Records >>

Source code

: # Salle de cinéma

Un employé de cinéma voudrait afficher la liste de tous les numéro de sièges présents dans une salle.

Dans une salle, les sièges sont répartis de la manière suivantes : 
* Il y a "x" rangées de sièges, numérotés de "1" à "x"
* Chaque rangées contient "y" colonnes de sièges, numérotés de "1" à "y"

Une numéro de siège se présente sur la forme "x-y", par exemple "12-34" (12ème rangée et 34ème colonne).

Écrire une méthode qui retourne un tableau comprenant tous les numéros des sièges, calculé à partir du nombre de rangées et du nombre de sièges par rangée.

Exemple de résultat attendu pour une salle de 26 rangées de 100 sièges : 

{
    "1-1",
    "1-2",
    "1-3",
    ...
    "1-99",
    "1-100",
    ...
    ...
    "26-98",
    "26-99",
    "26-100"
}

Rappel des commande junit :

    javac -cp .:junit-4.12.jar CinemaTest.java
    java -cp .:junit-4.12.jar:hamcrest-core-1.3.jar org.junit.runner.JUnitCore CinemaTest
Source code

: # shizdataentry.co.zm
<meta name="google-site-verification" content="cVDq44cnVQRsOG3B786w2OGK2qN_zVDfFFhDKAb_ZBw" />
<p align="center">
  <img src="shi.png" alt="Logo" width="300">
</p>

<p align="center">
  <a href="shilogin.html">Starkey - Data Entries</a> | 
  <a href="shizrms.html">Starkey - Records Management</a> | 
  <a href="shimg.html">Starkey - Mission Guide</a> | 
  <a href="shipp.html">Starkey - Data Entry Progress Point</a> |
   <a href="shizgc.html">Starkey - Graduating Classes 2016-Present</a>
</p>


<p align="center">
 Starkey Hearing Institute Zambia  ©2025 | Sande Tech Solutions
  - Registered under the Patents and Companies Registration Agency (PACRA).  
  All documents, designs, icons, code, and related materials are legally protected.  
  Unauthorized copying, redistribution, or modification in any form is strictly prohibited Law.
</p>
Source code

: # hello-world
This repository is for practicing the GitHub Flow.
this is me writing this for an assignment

Brief >>
Across the entries, work out how many lines hold the word "cinéma". Reply with that number only.

Answer to this exercise >>
2